- Coat of arms
- Şiran Location within Turkey
- Coordinates: 40°11′22″N 39°07′36″E﻿ / ﻿40.18944°N 39.12667°E
- Country: Turkey
- Province: Gümüşhane
- District: Şiran

Government
- • Mayor: Abdulbaki Kara^{[citation needed]} (DP)
- Elevation: 1,457 m (4,780 ft)
- Population (2022): 11,539
- Time zone: UTC+3 (TRT)
- Area code: 0456
- Climate: Dsb
- Website: www.siran.bel.tr

= Şiran =

Şiran (Cheriana, Χεροιανά in greek) is a town in Gümüşhane Province in the Black Sea region of Turkey. It is the seat of Şiran District. Its population is 11,539 (2022). It is one of the points of passage between Eastern Anatolia and Black Sea regions of Turkey, in the sense that the western road departing from Erzincan towards the Zigana Pass (the key pass between the two geographies) has its last urban stop in Şiran. The town lies at an elevation of 1457 m

== Climate ==
The region is under the influence of the Black Sea climate. However, the district, which is located in the valley formed by the Kelkit Stream, exhibits a landscape with less rainfall, harsh winters and mild summers compared to the Coastal Region due to its location in the interior.

== Culture ==
They have local dishes such as "Pestil, köme, kuymak, siron, evelik dolması, erişte pilavı, laz böreği, kete, lor dolması, su böreği, keşkek, sütlü aş, fırın pidesi, tandır ekmeği, kartol yahnisi, kaygana, pepeçura and pancar çorbası".
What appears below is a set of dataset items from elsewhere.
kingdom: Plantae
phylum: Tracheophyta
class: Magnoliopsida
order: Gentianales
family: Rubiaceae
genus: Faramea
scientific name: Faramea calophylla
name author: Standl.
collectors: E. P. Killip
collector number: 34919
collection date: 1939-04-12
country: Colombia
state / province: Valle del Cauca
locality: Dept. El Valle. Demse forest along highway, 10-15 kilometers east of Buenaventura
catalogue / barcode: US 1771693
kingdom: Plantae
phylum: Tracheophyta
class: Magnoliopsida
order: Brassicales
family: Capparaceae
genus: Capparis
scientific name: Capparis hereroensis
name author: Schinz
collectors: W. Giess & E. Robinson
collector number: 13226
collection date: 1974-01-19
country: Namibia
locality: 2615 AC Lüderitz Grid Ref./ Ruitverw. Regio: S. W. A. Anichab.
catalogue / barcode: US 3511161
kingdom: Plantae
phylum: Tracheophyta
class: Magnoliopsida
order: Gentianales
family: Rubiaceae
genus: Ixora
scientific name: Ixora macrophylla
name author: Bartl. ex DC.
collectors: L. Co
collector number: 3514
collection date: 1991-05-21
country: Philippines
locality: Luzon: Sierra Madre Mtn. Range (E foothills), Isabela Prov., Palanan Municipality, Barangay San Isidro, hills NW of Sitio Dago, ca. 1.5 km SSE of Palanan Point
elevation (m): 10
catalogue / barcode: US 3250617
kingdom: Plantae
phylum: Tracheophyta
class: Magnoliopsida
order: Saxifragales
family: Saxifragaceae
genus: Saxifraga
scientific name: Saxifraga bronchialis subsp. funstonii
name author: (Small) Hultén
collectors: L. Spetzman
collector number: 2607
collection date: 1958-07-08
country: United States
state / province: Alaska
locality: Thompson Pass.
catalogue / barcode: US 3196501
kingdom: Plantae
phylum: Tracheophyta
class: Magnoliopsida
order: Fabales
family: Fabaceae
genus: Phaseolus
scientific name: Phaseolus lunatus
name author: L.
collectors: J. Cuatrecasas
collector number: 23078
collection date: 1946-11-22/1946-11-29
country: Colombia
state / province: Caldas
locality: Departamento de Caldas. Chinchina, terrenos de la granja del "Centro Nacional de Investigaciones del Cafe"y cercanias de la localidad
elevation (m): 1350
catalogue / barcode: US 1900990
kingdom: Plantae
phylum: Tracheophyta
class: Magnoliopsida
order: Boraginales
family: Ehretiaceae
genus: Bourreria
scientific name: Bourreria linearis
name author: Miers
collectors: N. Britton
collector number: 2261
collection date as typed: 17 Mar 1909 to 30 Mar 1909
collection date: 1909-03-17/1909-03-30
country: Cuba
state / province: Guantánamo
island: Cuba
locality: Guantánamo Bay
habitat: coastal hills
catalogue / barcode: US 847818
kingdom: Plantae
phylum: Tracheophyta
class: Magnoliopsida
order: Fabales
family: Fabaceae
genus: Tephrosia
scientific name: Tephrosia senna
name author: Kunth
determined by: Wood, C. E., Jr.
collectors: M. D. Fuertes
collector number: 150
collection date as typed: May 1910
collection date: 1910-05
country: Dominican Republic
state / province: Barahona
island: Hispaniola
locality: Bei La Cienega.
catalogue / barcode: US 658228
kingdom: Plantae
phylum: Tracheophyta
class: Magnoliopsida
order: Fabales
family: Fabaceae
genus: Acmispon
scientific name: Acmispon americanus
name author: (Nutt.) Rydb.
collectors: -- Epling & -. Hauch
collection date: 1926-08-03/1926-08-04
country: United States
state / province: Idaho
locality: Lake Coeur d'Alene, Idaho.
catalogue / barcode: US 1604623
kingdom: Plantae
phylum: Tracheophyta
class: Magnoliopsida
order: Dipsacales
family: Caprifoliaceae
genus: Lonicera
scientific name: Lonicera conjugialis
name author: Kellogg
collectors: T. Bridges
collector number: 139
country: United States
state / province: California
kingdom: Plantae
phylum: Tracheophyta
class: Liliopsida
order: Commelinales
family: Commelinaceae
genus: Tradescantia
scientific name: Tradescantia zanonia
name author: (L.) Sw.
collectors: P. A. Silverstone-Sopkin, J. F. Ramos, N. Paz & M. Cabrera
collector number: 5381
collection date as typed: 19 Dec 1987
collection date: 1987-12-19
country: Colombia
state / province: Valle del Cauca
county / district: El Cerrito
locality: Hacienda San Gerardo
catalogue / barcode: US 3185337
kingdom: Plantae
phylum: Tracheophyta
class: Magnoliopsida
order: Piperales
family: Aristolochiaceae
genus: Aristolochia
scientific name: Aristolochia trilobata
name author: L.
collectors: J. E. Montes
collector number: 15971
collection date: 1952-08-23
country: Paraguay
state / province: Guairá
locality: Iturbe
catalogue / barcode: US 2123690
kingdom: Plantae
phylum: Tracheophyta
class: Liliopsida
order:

Folk dances in the region are accompanied by Drums-Zurna and Kemençe.

The folk game of the region is Horon dances played in the region: Sıksara, Dizden Kırma(Rum Diki), Düz Horon, Hey Mustafa, İki Ayak, Beş Ayak, Mavrengel, Tamzara, Bıçak Horonu, Temir Ağa, Sarıkız, Sürmene Sallaması, Koçari, Lazutlar, Sürmeli.

== Dialect ==
The speech of the region is close to the Eastern Blacksean dialect, but it is partially influenced by the Northeastern Anatolian dialect.